One way we sometimes try to shed light on some of the individual variations is to do correlation analyses. For example, if in the above study, there was a strong correlation between protein intake and weight loss, then differences in protein intake was probably an important reason for the individual variations. But the ting is that we rarely find such strong correlations in weight loss studies and so we are left in the dark when it comes to understanding what biological mechanisms are hidden in the mean.
Even though studies fail to elucidate the reason for individual variations, I would still like the individual results to be presented more often, because this acts as a strong reminder that we cannot truly understand the world if we cannot understand why we differ so.
1. Jabekk PT, Moe IA, Meen HD, Tomten SE, Hostmark AT: Resistance training in overweight women on a ketogenic diet conserved lean body mass while reducing body fat. Nutr Metab (Lond) 2010, 7: 17.
2. King NA, Caudwell PP, Hopkins M, Stubbs JR, Naslund E, Blundell JE: Dual-process action of exercise on appetite control: increase in orexigenic drive but improvement in meal-induced satiety. Am J Clin Nutr 2009, 90: 921-927.
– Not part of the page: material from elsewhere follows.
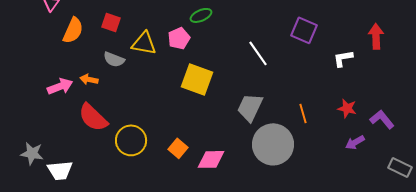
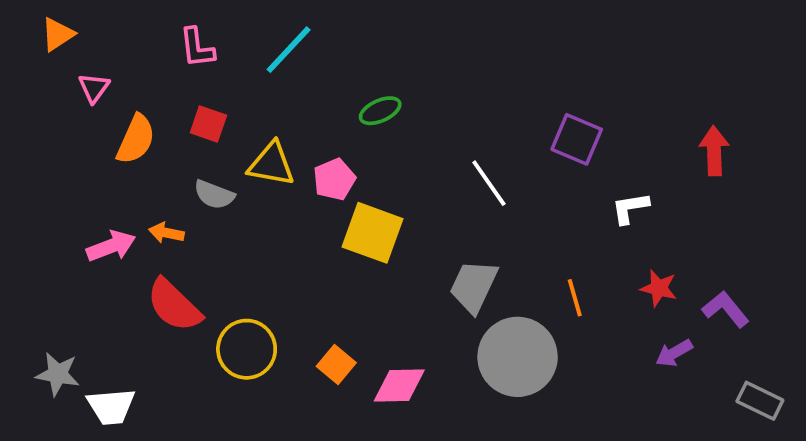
pink pentagon: (179, 38) -> (334, 179), moved
white L-shape: (343, 58) -> (630, 208), moved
3. Wing RR: Long-term effects of a lifestyle intervention on weight and cardiovascular risk factors in individuals with type 2 diabetes mellitus: four-year results of the Look AHEAD trial. Arch Intern Med 2010, 170: 1566-1575.
4. Wadden TA, Neiberg RH, Wing RR, Clark JM, Delahanty LM, Hill JO, Krakoff J, Otto A, Ryan DH, Vitolins MZ: Four-year weight losses in the Look AHEAD study: factors associated with long-term success. Obesity (Silver Spring) 2011, 19: 1987-1998.